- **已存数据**
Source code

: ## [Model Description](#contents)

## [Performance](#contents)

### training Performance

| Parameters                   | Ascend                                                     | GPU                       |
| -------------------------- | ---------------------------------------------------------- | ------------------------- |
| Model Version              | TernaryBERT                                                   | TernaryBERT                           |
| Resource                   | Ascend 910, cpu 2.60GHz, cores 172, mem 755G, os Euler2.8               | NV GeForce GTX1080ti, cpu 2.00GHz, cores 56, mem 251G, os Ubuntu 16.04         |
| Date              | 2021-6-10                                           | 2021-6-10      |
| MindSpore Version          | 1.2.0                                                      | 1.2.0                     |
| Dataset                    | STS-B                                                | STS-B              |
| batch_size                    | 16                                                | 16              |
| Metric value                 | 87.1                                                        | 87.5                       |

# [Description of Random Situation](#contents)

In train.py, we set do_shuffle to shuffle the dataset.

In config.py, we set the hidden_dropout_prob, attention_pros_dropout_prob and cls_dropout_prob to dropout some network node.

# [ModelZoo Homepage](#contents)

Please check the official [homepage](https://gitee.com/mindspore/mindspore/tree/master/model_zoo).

- **练习目标**
把从含有“# [ModelZoo Homepage](#contents)”的那一行起直到数据末尾的各行改写成 Markdown 表格，两列分别为“序号”和“行”，略去空行。

- **本题解答**
| 序号 | 行 |
|---|---|
| 1 | # [ModelZoo Homepage](#contents) |
| 2 | Please check the official [homepage](https://gitee.com/mindspore/mindspore/tree/master/model_zoo). |